→ **CHALLENGES**:
#1 Quote the Imlay canyon trip report word for word, starting with "Friday, August 18" and going on through "perfect to boot.".
#2 In the Imlay canyon trip report, what time did Steve and John leave Mapleton, Utah, to reach the permit line?
#3 Pick up the Imlay canyon trip report after its last sentence and keep writing it.

→ **TEXT**:
## begin

Canyon Tales
Two–way Imlay
by Scott Card

• Imlay Sneak Route •

Friday, August 18 really began the adventure. Spiderman Steve and John, our dutch oven wizard, got up and left Mapleton, Utah at 3:30 AM to make it to the permit line just before 7:00 AM. Yes, 3:30 in the AM (stupid permit system). About 30 seconds to one minute after they arrived in line, another two folks arrived in line behind Steve and John seeking Imlay permits. They wanted only three, but John and Steve informed them they were going to take the remaining six. Imlay could have handled them but, instead, they left disappointed. After about an hour of tense waiting in line, Steve and John secured the permit. Fate was with us this time—permit in hand, red tag in hand, and the weather looked perfect to boot.

The rest of us—me, Al, Kevin, and Larry—arrived in Hurcun (Hurricane) Friday night to plan, pack, and get some rest. We agreed upon a 4:00 AM get–up–and–go time. My overly anxious brother set his alarm for 4:00 AM, but at 3:40 AM his alarm goes off. He set his clock twenty minutes fast. So much for that lost 20 minutes of sleep. Up and at ‘em! We eat and drive into a very dark, very quiet Zion Park. We donned our headlamps and packs and off we went. What an absolute serene, beautiful hike it was up to the scout look–out, peering up Refrigerator Canyon at a sliver of a silver crescent moon and the stars in the ever brightening sky. By the time we hit Scout’s Lookout, it was light enough to put the headlamps away and enjoy the forthcoming sunrise. What an incredible experience to feel like we were the only people awake and enjoying the park at that time of day. I was surprised no one else was on the trail to enjoy the sunrise from Angels Landing.

We made our way to the turn–off point and started the nasty slog to Imlay. I didn’t mind the bushwhacking but the saddle climbs were not too fun. The descent into the crossroads reminded me of the MIA exit in reverse. We arrived just in time to see the Nelson group getting ready to head out. We sat down, ate brunch, and relaxed for about 45 minutes. We then did the ever popular neoprene dance, tugging our wetsuits on, screaming as little hairs would get caught in the back zipper. We all laughed at each other. After working up a sweat to get our suits on, we were glad to see water just a few hundred feet away to cool off in.

The adventure began ... we were a little disappointed to find a lot of water. I was looking forward to some pothole–escape ropework and guided raps, but no dice because there was no need. The second pool was a real stinker with thick log soup. That was my first experience with thick log soup—not fun. We then started the rap, downclimb, and pothole swimming fun. We had a blast. 5 of us had 7/5 Neosport full suits on. They were plenty warm but not too bad. With our packs and wetsuits, we floated very well. I found myself lying on my back many, many times enjoying the canyon view.

## end

→ **RECORDS PROVIDED**:

## begin

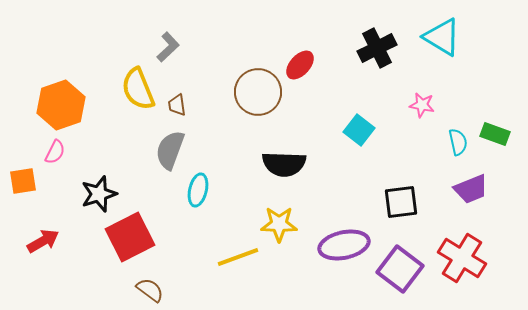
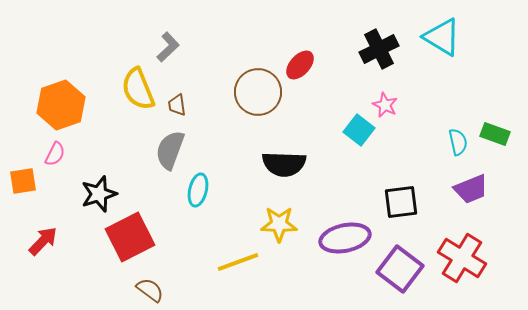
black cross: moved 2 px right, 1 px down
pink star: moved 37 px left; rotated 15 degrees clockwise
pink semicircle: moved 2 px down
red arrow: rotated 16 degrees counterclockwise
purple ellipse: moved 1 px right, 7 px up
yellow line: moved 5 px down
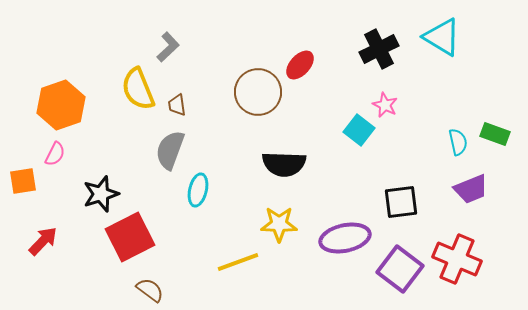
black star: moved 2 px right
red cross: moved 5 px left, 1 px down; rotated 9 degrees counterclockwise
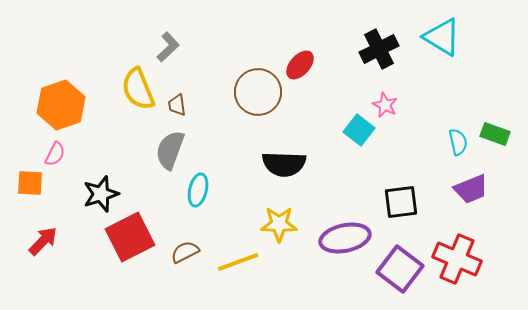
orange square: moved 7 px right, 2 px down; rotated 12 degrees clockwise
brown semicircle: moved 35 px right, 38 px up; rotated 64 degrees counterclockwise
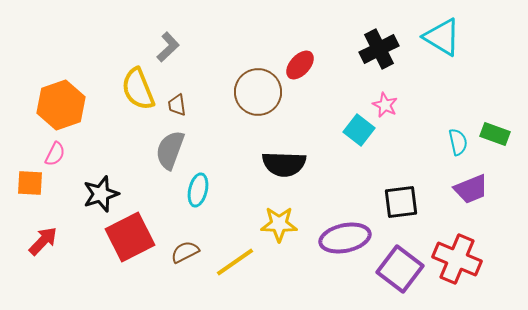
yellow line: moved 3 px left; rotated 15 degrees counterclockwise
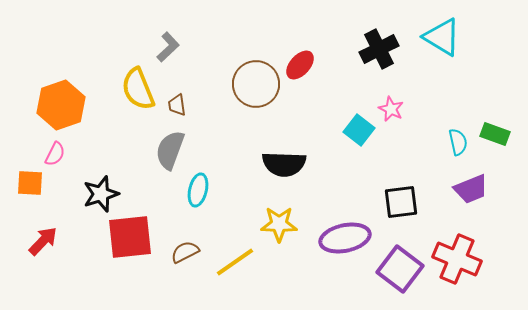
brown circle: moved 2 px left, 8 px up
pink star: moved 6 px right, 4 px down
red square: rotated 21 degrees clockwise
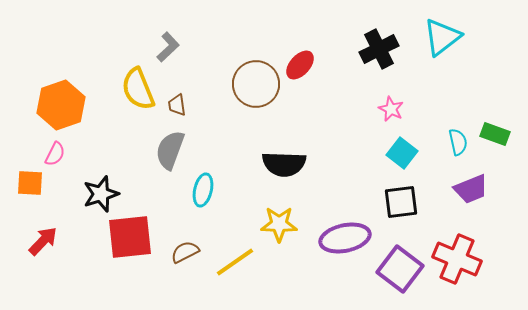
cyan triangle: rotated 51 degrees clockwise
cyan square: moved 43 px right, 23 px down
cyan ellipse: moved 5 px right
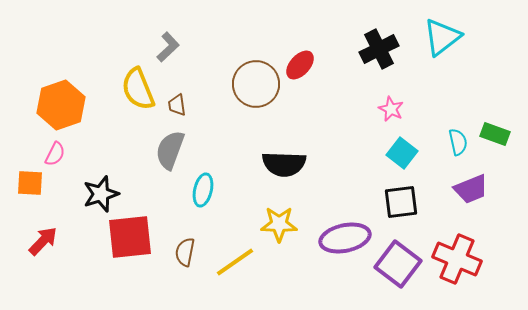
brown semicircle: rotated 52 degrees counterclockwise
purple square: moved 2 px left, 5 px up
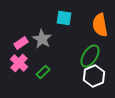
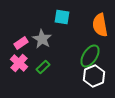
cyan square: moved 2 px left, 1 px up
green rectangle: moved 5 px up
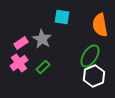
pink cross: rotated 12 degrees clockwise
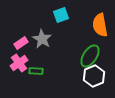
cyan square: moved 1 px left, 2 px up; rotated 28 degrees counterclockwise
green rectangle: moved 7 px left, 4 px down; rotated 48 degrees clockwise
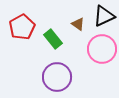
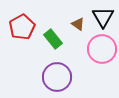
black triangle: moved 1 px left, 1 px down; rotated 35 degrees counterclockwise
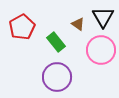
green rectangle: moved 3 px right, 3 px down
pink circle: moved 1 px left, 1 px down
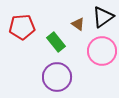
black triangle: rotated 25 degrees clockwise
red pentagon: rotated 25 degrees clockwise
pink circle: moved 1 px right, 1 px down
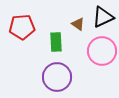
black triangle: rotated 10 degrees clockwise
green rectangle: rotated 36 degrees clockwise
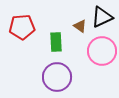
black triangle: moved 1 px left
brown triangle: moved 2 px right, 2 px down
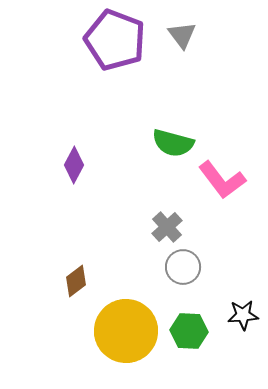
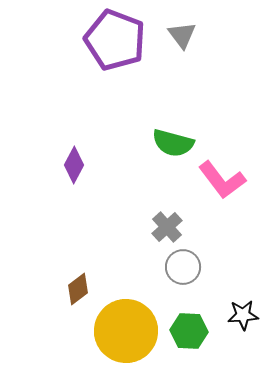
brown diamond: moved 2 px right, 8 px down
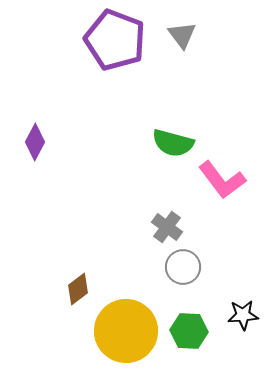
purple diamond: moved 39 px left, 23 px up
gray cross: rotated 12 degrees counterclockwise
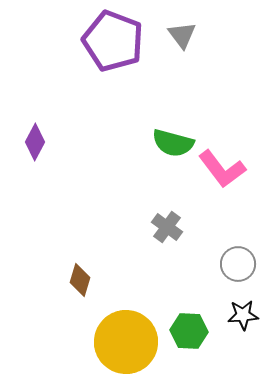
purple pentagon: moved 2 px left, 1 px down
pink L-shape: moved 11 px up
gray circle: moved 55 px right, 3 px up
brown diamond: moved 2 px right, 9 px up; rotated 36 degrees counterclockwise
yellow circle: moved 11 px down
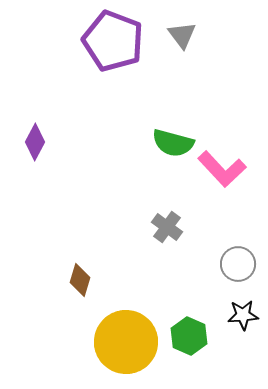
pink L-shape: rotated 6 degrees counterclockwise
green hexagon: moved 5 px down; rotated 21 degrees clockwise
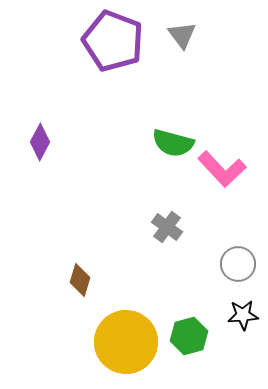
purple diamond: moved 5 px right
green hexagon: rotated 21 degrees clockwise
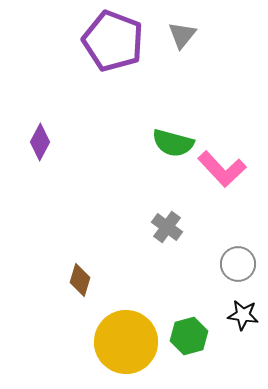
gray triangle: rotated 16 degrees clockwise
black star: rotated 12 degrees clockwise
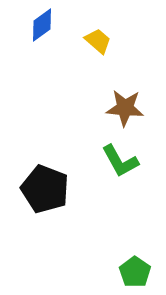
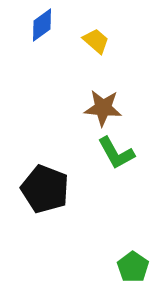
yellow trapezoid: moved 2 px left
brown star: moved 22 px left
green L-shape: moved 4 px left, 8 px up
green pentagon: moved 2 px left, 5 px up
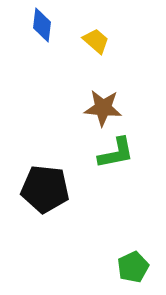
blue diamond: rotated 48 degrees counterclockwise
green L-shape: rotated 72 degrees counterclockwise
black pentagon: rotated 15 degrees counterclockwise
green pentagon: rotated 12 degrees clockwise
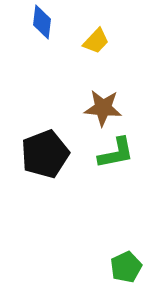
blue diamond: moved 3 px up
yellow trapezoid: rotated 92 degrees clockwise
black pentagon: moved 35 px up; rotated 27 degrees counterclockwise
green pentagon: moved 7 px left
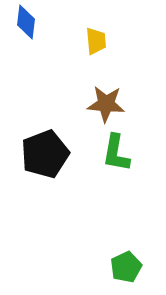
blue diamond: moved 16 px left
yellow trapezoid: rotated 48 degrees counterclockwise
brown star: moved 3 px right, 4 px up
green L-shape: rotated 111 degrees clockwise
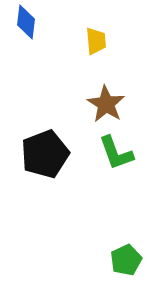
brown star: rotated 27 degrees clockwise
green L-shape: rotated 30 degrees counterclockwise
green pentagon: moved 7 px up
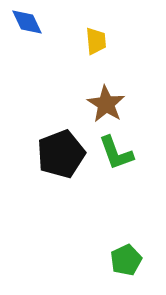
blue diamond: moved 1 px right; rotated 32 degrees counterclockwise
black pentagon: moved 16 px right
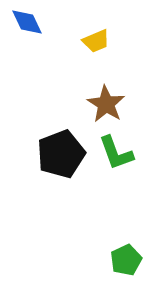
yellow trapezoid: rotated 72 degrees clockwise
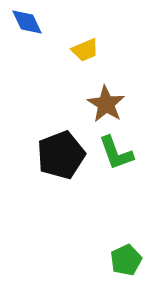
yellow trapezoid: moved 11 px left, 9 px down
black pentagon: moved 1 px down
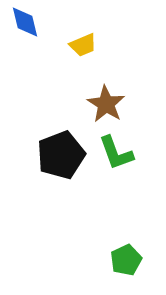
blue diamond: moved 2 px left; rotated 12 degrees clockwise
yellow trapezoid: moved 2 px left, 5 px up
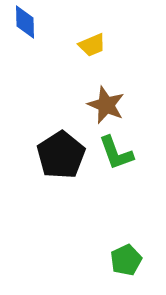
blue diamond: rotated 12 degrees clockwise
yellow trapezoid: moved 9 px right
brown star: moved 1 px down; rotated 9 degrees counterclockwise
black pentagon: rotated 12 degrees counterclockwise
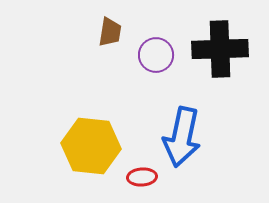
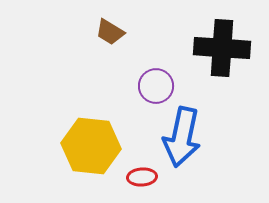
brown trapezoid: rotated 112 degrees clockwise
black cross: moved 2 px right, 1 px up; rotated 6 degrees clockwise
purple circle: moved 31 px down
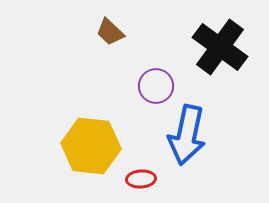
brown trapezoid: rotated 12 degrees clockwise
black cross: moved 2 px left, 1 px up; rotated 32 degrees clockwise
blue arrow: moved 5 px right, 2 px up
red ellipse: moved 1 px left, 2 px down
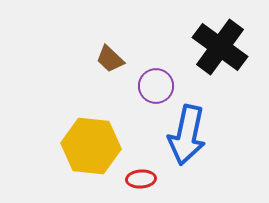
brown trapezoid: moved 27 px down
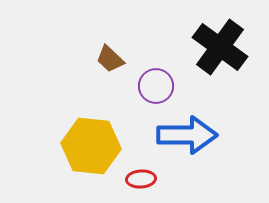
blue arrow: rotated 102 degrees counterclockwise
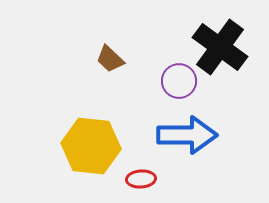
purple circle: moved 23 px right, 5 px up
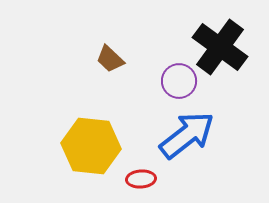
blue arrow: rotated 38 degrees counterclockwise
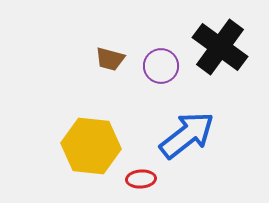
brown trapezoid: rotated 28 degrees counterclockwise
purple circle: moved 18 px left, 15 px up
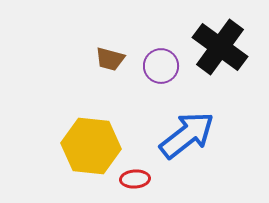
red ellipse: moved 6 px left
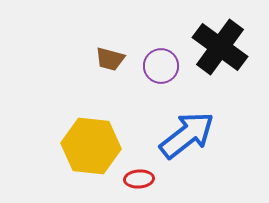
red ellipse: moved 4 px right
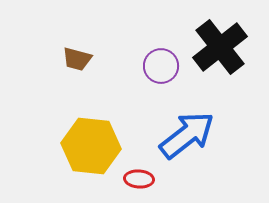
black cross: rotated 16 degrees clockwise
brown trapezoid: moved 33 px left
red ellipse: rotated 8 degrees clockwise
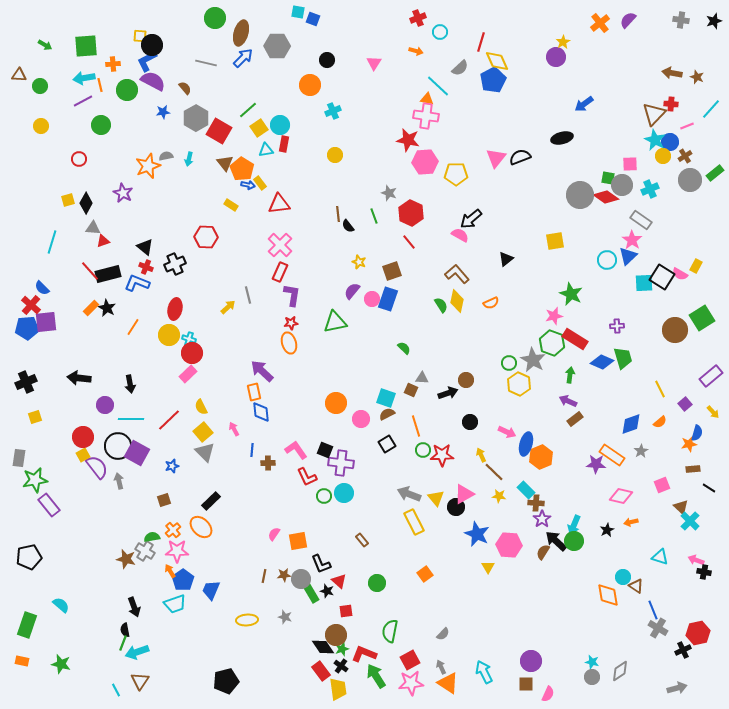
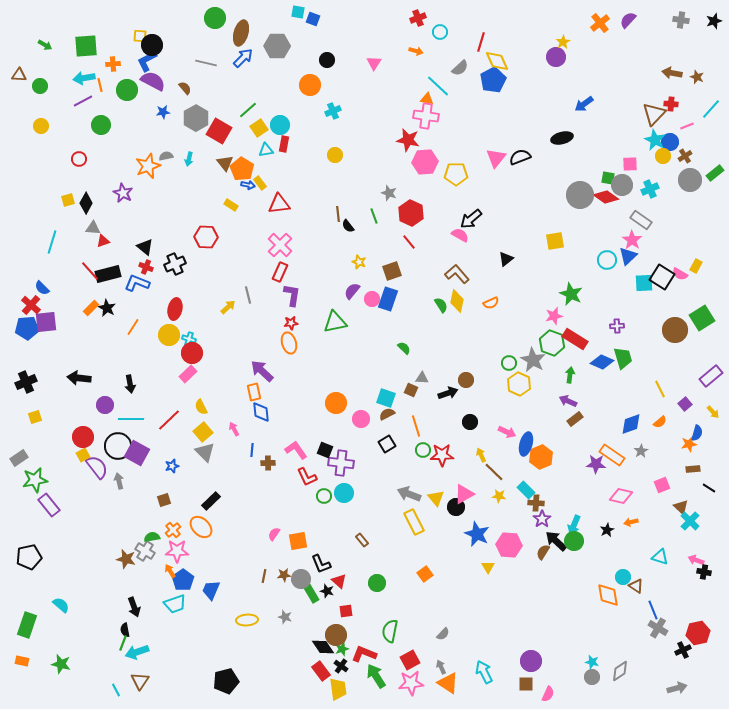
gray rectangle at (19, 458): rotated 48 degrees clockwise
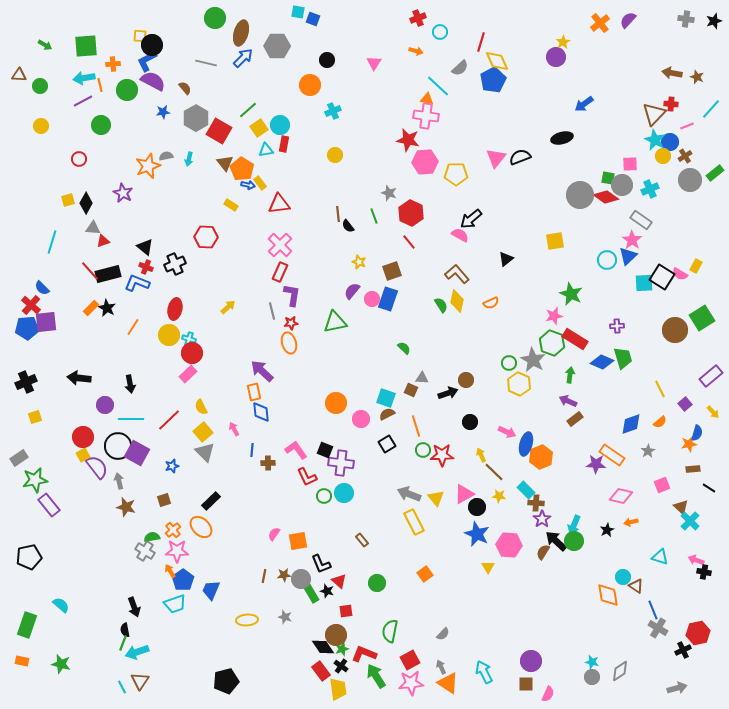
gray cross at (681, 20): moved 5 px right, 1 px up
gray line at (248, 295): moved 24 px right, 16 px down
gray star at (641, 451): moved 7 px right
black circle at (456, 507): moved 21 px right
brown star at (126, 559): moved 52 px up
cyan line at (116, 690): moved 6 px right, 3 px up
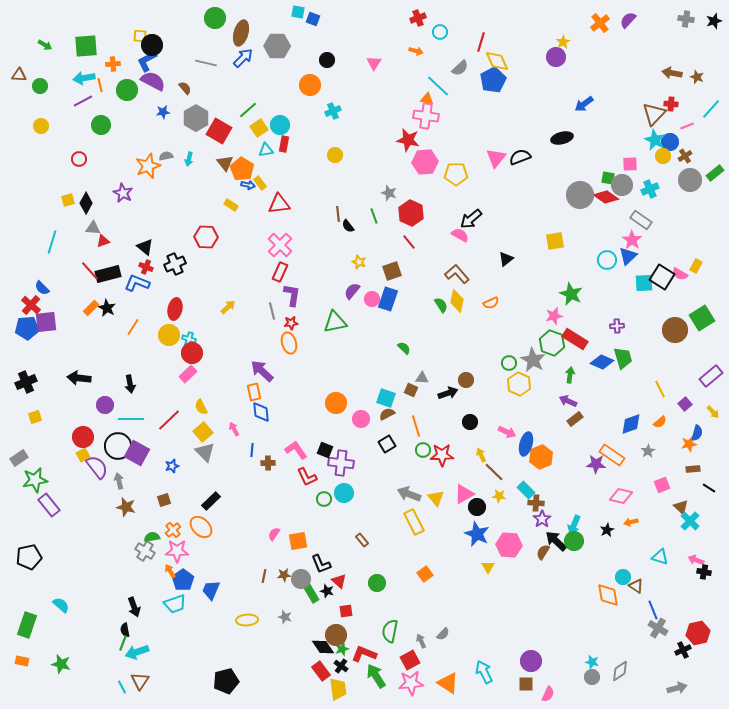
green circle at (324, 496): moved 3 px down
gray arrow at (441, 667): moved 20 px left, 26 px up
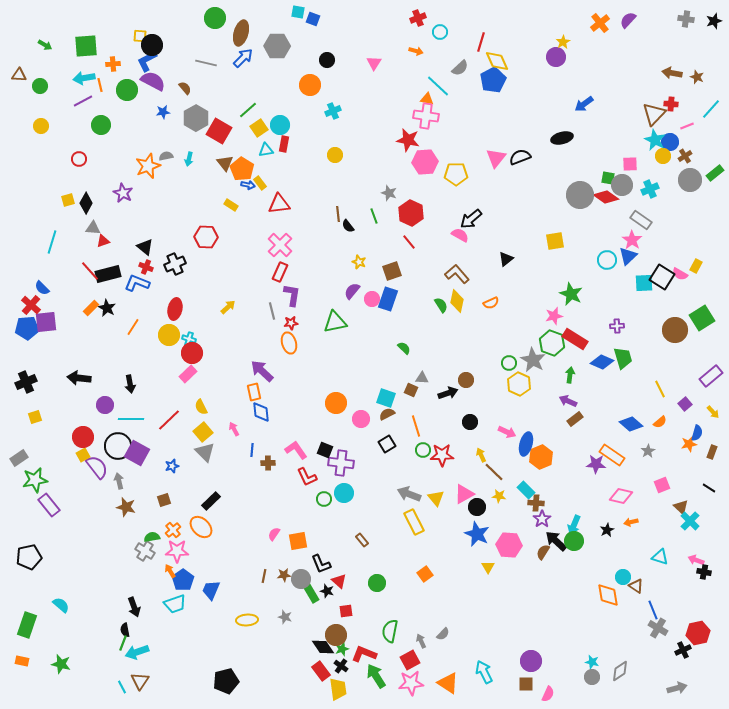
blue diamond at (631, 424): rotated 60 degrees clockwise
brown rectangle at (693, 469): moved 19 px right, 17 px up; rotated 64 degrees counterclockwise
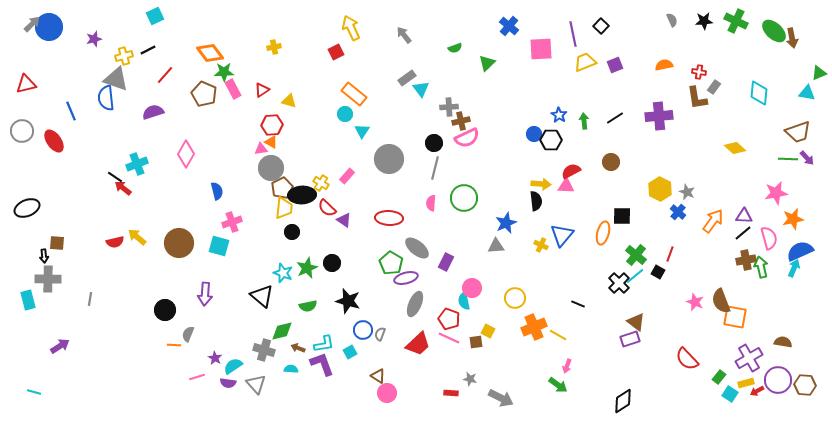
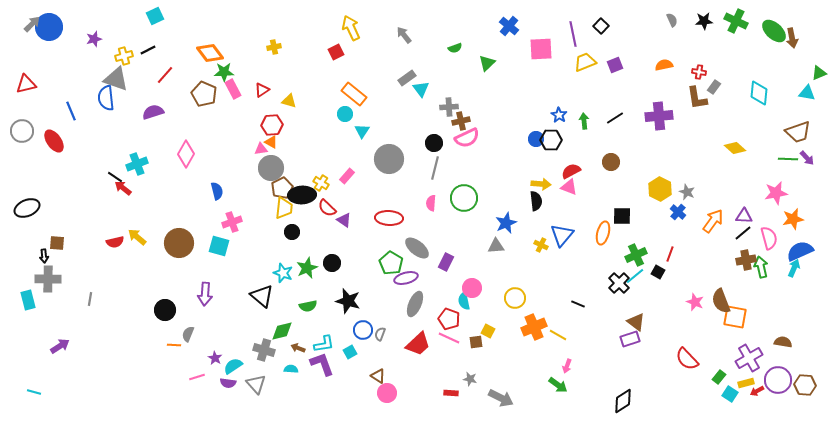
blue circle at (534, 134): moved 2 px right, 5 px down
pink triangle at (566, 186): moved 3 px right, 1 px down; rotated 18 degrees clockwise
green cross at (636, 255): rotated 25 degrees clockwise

## end

→ **RESPONSES**:
#1
Friday, August 18 really began the adventure. Spiderman Steve and John, our dutch oven wizard, got up and left Mapleton, Utah at 3:30 AM to make it to the permit line just before 7:00 AM. Yes, 3:30 in the AM (stupid permit system). About 30 seconds to one minute after they arrived in line, another two folks arrived in line behind Steve and John seeking Imlay permits. They wanted only three, but John and Steve informed them they were going to take the remaining six. Imlay could have handled them but, instead, they left disappointed. After about an hour of tense waiting in line, Steve and John secured the permit. Fate was with us this time—permit in hand, red tag in hand, and the weather looked perfect to boot.

#2 3:30 AM

#3
We zipped through the canyon with partner–assists and beached–whale moves. I only got stuck in that little hole you have to climb through. My feet kept wedging in the crack. The second to the last pothole that Mr. Nelson speaks of was solved quickly by Spiderman who, in true eagle scout form, grabbed an available floating stick and used a strong kick to propel himself out of the pothole water high enough to wedge the stick in the ‘V’ slot and pull himself out—impressive and fun to watch him in action. Most of us tried the same trick, but I couldn’t get the stick wedged; others could but couldn’t get out. So Steve extended a hand and out we popped. We did catch the other group at this hole also. They were just leaving when we arrived so we didn’t bunch up at the last rap. All potholes were down about 1–3 feet from the lip. I can see how those things would be difficult when empty. We only saw at most 3 to 4 hooking holes that were exposed. We also pulled out the hooks just to test different hooks. The talon was by far the preferred type of hook.

We rapped into the Narrows to a few cameras and videotapes rolling as well as quite a few tourists. In my world at that moment, I looked cool. That may be the only time I looked cool but I did look cool when dropping into the Narrows from Imlay—at least, I felt cool. Hope my paunch was sucked in when they were filming.

From there, some of us kept our wetsuits on, lay back, and floated most of the Narrows. I must say, the Narrows are beautiful lying back and floating. I did notice that several people tried the same ‘technique’ of hiking the Narrows after they saw us a–floatin’ by—slower yes, but oh so beautiful and relaxing. Spiderman lugged an air mattress through Imlay and inflated it for the Narrows. He saw the Narrows on his stomach and kicking. When he is my age, he will flip over on the back and relax. Way too much energy these young bucks have. Start–to–finish (truck–to–truck including shuttle ride) with all our goofing off was about 12 hours. If you can’t tell, we had a great time.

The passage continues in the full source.